§ **Your assignment**: Line by line, output the material without altering anything.
◇ ◇ ◇ ◇ ◇ ◇ ◇
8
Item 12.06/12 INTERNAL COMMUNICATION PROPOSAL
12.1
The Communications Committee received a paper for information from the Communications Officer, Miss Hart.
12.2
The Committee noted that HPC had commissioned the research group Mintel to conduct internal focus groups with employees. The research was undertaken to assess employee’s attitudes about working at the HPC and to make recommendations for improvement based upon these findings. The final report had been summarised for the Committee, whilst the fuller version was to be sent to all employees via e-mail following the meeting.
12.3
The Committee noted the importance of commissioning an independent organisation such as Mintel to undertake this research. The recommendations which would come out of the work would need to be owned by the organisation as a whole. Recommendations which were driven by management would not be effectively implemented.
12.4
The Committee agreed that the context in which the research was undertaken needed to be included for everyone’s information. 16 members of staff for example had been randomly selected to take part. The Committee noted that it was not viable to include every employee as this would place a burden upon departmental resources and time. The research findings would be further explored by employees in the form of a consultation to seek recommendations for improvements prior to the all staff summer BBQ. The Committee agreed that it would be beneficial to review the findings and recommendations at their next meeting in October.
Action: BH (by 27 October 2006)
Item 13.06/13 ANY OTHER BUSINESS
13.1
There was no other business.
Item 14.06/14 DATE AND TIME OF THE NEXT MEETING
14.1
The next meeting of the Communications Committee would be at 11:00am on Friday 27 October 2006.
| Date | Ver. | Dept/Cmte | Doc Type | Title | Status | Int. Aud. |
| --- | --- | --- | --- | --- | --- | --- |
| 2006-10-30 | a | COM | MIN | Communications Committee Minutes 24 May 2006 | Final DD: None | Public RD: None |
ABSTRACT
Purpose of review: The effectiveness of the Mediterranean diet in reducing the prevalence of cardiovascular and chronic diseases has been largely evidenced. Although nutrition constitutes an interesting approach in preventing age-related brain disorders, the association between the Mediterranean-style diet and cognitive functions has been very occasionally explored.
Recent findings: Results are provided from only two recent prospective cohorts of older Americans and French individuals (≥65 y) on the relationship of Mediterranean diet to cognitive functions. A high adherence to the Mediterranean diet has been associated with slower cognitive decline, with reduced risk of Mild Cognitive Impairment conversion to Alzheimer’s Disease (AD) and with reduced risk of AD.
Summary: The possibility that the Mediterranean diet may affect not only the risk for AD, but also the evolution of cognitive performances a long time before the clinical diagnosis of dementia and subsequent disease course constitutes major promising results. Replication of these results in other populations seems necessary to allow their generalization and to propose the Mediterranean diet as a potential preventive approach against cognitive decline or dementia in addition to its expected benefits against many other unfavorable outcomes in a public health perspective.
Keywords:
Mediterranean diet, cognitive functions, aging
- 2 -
◇ ◇ ◇ ◇ ◇ ◇ ◇
§ **Output**:
8
Item 12.06/12 INTERNAL COMMUNICATION PROPOSAL
12.1
The Communications Committee received a paper for information from the Communications Officer, Miss Hart.
12.2
The Committee noted that HPC had commissioned the research group Mintel to conduct internal focus groups with employees. The research was undertaken to assess employee’s attitudes about working at the HPC and to make recommendations for improvement based upon these findings. The final report had been summarised for the Committee, whilst the fuller version was to be sent to all employees via e-mail following the meeting.
12.3
The Committee noted the importance of commissioning an independent organisation such as Mintel to undertake this research. The recommendations which would come out of the work would need to be owned by the organisation as a whole. Recommendations which were driven by management would not be effectively implemented.
12.4
The Committee agreed that the context in which the research was undertaken needed to be included for everyone’s information. 16 members of staff for example had been randomly selected to take part. The Committee noted that it was not viable to include every employee as this would place a burden upon departmental resources and time. The research findings would be further explored by employees in the form of a consultation to seek recommendations for improvements prior to the all staff summer BBQ. The Committee agreed that it would be beneficial to review the findings and recommendations at their next meeting in October.
Action: BH (by 27 October 2006)
Item 13.06/13 ANY OTHER BUSINESS
13.1
There was no other business.
Item 14.06/14 DATE AND TIME OF THE NEXT MEETING
14.1
The next meeting of the Communications Committee would be at 11:00am on Friday 27 October 2006.
| Date | Ver. | Dept/Cmte | Doc Type | Title | Status | Int. Aud. |
| --- | --- | --- | --- | --- | --- | --- |
| 2006-10-30 | a | COM | MIN | Communications Committee Minutes 24 May 2006 | Final DD: None | Public RD: None |
ABSTRACT
Purpose of review: The effectiveness of the Mediterranean diet in reducing the prevalence of cardiovascular and chronic diseases has been largely evidenced. Although nutrition constitutes an interesting approach in preventing age-related brain disorders, the association between the Mediterranean-style diet and cognitive functions has been very occasionally explored.
Recent findings: Results are provided from only two recent prospective cohorts of older Americans and French individuals (≥65 y) on the relationship of Mediterranean diet to cognitive functions. A high adherence to the Mediterranean diet has been associated with slower cognitive decline, with reduced risk of Mild Cognitive Impairment conversion to Alzheimer’s Disease (AD) and with reduced risk of AD.
Summary: The possibility that the Mediterranean diet may affect not only the risk for AD, but also the evolution of cognitive performances a long time before the clinical diagnosis of dementia and subsequent disease course constitutes major promising results. Replication of these results in other populations seems necessary to allow their generalization and to propose the Mediterranean diet as a potential preventive approach against cognitive decline or dementia in addition to its expected benefits against many other unfavorable outcomes in a public health perspective.
Keywords:
Mediterranean diet, cognitive functions, aging
- 2 -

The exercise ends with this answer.